• Exercise aim: Please reproduce the data word for word, from its first line up to and including the line with "978-3-7073-2297-2".

——

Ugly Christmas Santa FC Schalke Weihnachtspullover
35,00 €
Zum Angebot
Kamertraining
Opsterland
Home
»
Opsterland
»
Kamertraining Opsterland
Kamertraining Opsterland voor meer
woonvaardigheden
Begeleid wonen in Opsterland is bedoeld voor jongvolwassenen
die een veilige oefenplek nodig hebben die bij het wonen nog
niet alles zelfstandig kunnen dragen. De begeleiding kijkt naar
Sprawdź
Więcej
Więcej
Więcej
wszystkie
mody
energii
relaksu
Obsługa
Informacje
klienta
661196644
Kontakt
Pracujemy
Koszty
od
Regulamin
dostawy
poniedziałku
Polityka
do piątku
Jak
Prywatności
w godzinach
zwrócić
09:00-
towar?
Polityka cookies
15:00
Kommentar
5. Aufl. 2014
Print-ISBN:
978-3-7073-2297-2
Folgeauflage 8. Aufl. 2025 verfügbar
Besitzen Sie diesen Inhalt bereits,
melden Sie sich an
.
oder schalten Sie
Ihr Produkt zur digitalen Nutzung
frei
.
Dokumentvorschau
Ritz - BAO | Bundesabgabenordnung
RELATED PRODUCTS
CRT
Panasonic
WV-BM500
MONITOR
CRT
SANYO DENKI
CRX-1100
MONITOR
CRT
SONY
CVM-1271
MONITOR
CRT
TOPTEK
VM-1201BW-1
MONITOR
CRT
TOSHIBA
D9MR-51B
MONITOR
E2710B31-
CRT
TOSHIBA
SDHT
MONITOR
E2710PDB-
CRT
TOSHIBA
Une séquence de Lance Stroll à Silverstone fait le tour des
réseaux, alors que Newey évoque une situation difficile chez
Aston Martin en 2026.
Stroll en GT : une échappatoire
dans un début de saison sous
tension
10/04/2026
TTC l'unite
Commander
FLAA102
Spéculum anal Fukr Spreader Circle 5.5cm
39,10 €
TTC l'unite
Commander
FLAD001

——

• Exercise result:
Ugly Christmas Santa FC Schalke Weihnachtspullover
35,00 €
Zum Angebot
Kamertraining
Opsterland
Home
»
Opsterland
»
Kamertraining Opsterland
Kamertraining Opsterland voor meer
woonvaardigheden
Begeleid wonen in Opsterland is bedoeld voor jongvolwassenen
die een veilige oefenplek nodig hebben die bij het wonen nog
niet alles zelfstandig kunnen dragen. De begeleiding kijkt naar
Sprawdź
Więcej
Więcej
Więcej
wszystkie
mody
energii
relaksu
Obsługa
Informacje
klienta
661196644
Kontakt
Pracujemy
Koszty
od
Regulamin
dostawy
poniedziałku
Polityka
do piątku
Jak
Prywatności
w godzinach
zwrócić
09:00-
towar?
Polityka cookies
15:00
Kommentar
5. Aufl. 2014
Print-ISBN:
978-3-7073-2297-2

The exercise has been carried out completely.